Toil gave the mercenaries a savage grin and lurched abruptly right. Lynx watched open-mouthed as she took a brief run-up to the diamond-pattern window that covered much of the western wall. With a grunt of effort she hurled the Princip at the large central panel. The glass seemed to explode out into the night air and he pitched through – finally finding his voice as he flailed at the darkness. He dropped, the echo of his shrieks cut off by a sickening crunch from the paved street beyond.

There was a moment where no one even breathed. Then Toil leaned out of the window and gave a grunt of approval.

‘See, all quiet now,’ she said as she headed for the door.

It was late into the night and a quiet neighbourhood. Lynx was in the corridor and already running by the time he heard the first screams.

Chapter 1
(two weeks earlier)

Lynx opened his eyes and immediately regretted it. Dark stone walls swam before his eyes, outlined by a faint scrap of light that crept in through bars set into the door. His breath caught in his throat as panic set in and his heart began to judder in his chest. It was a cell.

The cloying stink of shit and rank old sweat hit him like a punch. Memories blossomed from the dark stars unfolding before his eyes as pain shot through his head. Voices of men long dead, cries in the night and the bite of pitted iron shackles on his skin.

He closed his eyes again, as though willing himself away from that place, but instead another voice came – a deep rolling accent of the far south-east that cut through the fear. A man he’d once known. A man who’d once saved him from fear.

Lynx fought the panic down and opened his eyes again, finally able to notice the sensation of a vice clamped around his head. For a while that was all he could feel and slowly he realised that this was no ordinary hangover. The throb seemed to be most obvious down one side and he tried to touch his fingers to his head. That prompted a whole new set of hurts as he discovered his wrists were bound so tight his hands were numb, his shoulders bruised and aching.

‘Aye, they fucked you up good.’

Lynx turned his head and found a new set of regrets. The view hadn’t improved, but now his neck had joined in the clamour.

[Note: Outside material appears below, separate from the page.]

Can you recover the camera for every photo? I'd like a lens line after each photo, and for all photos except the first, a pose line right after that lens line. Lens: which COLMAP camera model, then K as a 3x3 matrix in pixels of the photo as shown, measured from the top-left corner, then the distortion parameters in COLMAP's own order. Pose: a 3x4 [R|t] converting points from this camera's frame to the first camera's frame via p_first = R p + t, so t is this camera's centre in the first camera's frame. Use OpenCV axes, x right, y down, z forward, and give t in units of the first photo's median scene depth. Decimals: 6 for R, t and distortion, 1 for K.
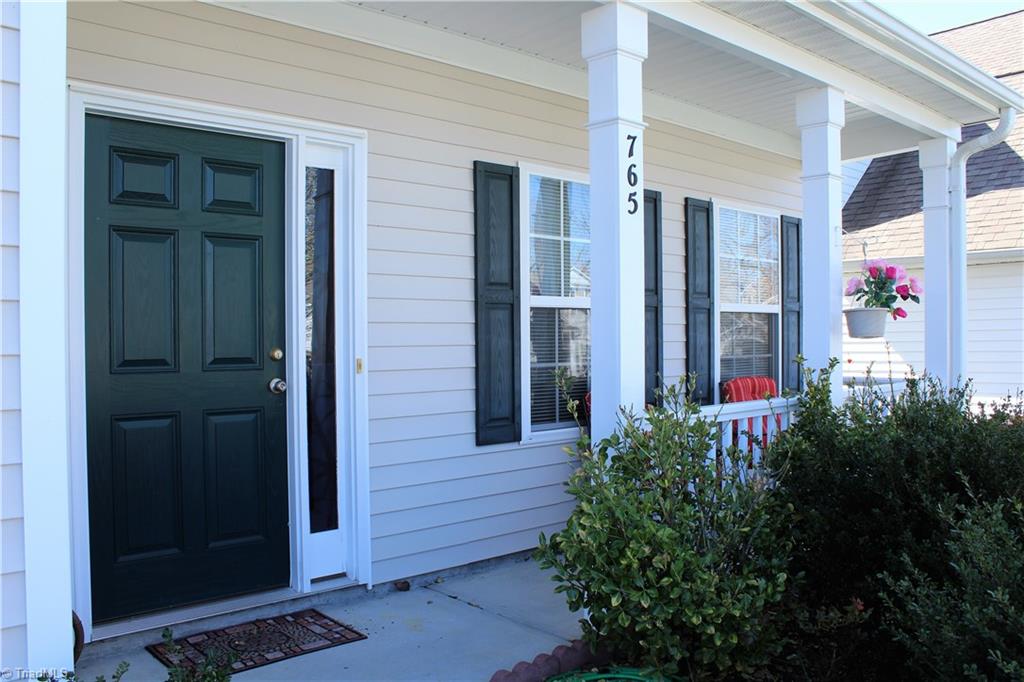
lens RADIAL K [[856.6, 0, 505.8], [0, 856.6, 349.4], [0, 0, 1]] dist [-0.124356, 0.034180]
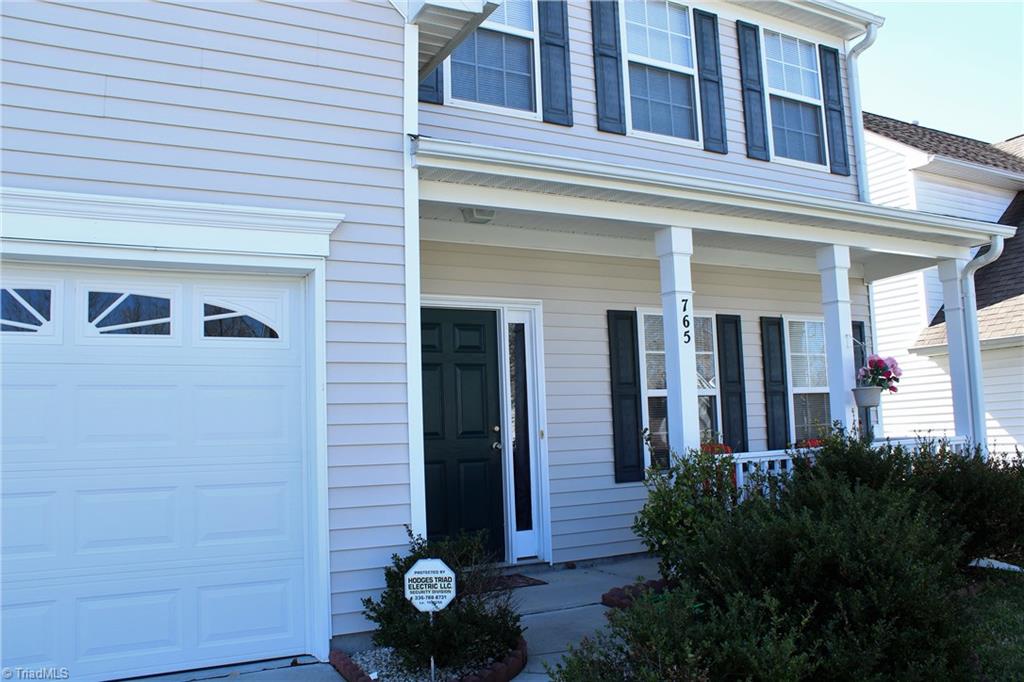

His vision blurred as muscles fluttered in spasm and the mother of all hangovers kicked him in the head. For a moment all he could see was the memory of bottles on a table, and a small wheeze escaped his cracked and swollen lips. He focused on the pain, embraced it as a friend compared to his memories.

A small man with long hair sat on a stone ledge, biting filthy nails as he eyed Lynx.

‘So who’d you kill?’

Lynx felt a lurch at the question and his cramping stomach obliged, heaving up what little remained inside while every other pain in his body clamoured for attention. A bright white flash lanced across his eyes, obscuring everything until his stomach finally settled.